What the task requires: All entries are to be returned verbatim.

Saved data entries
____

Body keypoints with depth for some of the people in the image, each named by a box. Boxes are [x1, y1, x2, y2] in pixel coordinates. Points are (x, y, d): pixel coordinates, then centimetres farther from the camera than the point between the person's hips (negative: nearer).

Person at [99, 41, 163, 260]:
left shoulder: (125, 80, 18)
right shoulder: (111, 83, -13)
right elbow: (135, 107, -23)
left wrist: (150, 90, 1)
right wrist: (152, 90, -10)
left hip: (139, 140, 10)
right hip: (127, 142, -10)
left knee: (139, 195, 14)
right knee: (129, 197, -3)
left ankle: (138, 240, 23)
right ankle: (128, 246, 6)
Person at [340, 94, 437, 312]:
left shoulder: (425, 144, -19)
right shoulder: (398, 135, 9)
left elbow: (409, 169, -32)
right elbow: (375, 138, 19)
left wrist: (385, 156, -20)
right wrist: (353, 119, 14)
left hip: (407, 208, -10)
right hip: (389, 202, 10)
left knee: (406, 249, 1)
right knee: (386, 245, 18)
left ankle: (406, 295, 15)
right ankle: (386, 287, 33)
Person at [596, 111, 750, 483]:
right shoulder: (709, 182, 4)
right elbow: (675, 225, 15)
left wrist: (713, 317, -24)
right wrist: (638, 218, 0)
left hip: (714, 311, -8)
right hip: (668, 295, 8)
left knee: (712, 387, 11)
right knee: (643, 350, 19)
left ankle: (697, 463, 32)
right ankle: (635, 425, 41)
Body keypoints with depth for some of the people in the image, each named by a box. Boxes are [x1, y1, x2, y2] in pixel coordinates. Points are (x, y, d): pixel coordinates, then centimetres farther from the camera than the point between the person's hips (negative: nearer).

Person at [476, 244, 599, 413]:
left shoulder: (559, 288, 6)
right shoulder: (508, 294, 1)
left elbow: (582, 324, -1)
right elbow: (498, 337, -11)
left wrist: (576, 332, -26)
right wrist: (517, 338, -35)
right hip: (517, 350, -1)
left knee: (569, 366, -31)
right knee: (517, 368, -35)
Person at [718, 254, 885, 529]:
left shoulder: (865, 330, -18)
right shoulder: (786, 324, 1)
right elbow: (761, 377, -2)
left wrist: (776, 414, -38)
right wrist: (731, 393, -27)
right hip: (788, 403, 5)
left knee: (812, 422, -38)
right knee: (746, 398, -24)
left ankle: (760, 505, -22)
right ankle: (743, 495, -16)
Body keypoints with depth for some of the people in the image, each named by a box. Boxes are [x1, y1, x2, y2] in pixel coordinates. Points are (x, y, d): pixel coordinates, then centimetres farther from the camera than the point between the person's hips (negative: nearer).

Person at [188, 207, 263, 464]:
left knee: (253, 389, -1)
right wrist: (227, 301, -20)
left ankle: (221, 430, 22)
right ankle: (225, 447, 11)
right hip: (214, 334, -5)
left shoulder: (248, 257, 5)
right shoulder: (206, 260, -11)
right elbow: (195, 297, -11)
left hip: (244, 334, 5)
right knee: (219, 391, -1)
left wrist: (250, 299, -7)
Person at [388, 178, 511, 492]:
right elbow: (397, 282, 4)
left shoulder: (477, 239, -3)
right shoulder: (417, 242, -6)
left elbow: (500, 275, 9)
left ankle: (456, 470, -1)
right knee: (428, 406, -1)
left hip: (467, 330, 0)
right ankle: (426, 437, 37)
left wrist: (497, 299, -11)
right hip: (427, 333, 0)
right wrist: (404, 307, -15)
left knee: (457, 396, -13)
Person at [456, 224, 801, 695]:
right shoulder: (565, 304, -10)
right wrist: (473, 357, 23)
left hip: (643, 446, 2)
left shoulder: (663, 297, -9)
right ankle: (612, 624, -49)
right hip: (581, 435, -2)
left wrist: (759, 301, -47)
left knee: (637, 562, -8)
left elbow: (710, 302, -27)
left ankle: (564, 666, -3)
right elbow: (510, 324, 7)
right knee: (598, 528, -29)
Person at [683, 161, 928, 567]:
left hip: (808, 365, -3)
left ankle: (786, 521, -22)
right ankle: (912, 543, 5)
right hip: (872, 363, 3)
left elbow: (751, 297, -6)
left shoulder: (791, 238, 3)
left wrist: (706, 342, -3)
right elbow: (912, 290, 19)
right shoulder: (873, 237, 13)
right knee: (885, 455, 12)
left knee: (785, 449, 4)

____

Task response:
Body keypoints with depth for some of the people in the image, each named by a box. Boxes are [x1, y1, x2, y2] in pixel coordinates. Points are (x, y, d): pixel coordinates, then centimetres farther from the camera than the point between the person's hips (negative: nearer).

Person at [99, 41, 163, 260]:
left shoulder: (125, 80, 18)
right shoulder: (111, 83, -13)
right elbow: (135, 107, -23)
left wrist: (150, 90, 1)
right wrist: (152, 90, -10)
left hip: (139, 140, 10)
right hip: (127, 142, -10)
left knee: (139, 195, 14)
right knee: (129, 197, -3)
left ankle: (138, 240, 23)
right ankle: (128, 246, 6)
Person at [340, 94, 437, 312]:
left shoulder: (425, 144, -19)
right shoulder: (398, 135, 9)
left elbow: (409, 169, -32)
right elbow: (375, 138, 19)
left wrist: (385, 156, -20)
right wrist: (353, 119, 14)
left hip: (407, 208, -10)
right hip: (389, 202, 10)
left knee: (406, 249, 1)
right knee: (386, 245, 18)
left ankle: (406, 295, 15)
right ankle: (386, 287, 33)
Person at [596, 111, 750, 483]:
right shoulder: (709, 182, 4)
right elbow: (675, 225, 15)
left wrist: (713, 317, -24)
right wrist: (638, 218, 0)
left hip: (714, 311, -8)
right hip: (668, 295, 8)
left knee: (712, 387, 11)
right knee: (643, 350, 19)
left ankle: (697, 463, 32)
right ankle: (635, 425, 41)
Body keypoints with depth for some of the people in the image, each named by a box. Boxes are [x1, y1, x2, y2] in pixel coordinates. Points are (x, y, d): pixel coordinates, then centimetres farther from the camera than the point between the person's hips (negative: nearer).

Person at [476, 244, 599, 413]:
left shoulder: (559, 288, 6)
right shoulder: (508, 294, 1)
left elbow: (582, 324, -1)
right elbow: (498, 337, -11)
left wrist: (576, 332, -26)
right wrist: (517, 338, -35)
right hip: (517, 350, -1)
left knee: (569, 366, -31)
right knee: (517, 368, -35)
Person at [718, 254, 885, 529]:
left shoulder: (865, 330, -18)
right shoulder: (786, 324, 1)
right elbow: (761, 377, -2)
left wrist: (776, 414, -38)
right wrist: (731, 393, -27)
right hip: (788, 403, 5)
left knee: (812, 422, -38)
right knee: (746, 398, -24)
left ankle: (760, 505, -22)
right ankle: (743, 495, -16)
Body keypoints with depth for some of the people in the image, each named by a box. Boxes are [x1, y1, x2, y2] in pixel coordinates. Points are (x, y, d): pixel coordinates, then centimetres farther from the camera than the point between the person's hips (negative: nearer).

Person at [188, 207, 263, 464]:
left knee: (253, 389, -1)
right wrist: (227, 301, -20)
left ankle: (221, 430, 22)
right ankle: (225, 447, 11)
right hip: (214, 334, -5)
left shoulder: (248, 257, 5)
right shoulder: (206, 260, -11)
right elbow: (195, 297, -11)
left hip: (244, 334, 5)
right knee: (219, 391, -1)
left wrist: (250, 299, -7)
Person at [388, 178, 511, 492]:
right elbow: (397, 282, 4)
left shoulder: (477, 239, -3)
right shoulder: (417, 242, -6)
left elbow: (500, 275, 9)
left ankle: (456, 470, -1)
right knee: (428, 406, -1)
left hip: (467, 330, 0)
right ankle: (426, 437, 37)
left wrist: (497, 299, -11)
right hip: (427, 333, 0)
right wrist: (404, 307, -15)
left knee: (457, 396, -13)
Person at [456, 224, 801, 695]:
right shoulder: (565, 304, -10)
right wrist: (473, 357, 23)
left hip: (643, 446, 2)
left shoulder: (663, 297, -9)
right ankle: (612, 624, -49)
right hip: (581, 435, -2)
left wrist: (759, 301, -47)
left knee: (637, 562, -8)
left elbow: (710, 302, -27)
left ankle: (564, 666, -3)
right elbow: (510, 324, 7)
right knee: (598, 528, -29)
Person at [683, 161, 928, 567]:
left hip: (808, 365, -3)
left ankle: (786, 521, -22)
right ankle: (912, 543, 5)
right hip: (872, 363, 3)
left elbow: (751, 297, -6)
left shoulder: (791, 238, 3)
left wrist: (706, 342, -3)
right elbow: (912, 290, 19)
right shoulder: (873, 237, 13)
right knee: (885, 455, 12)
left knee: (785, 449, 4)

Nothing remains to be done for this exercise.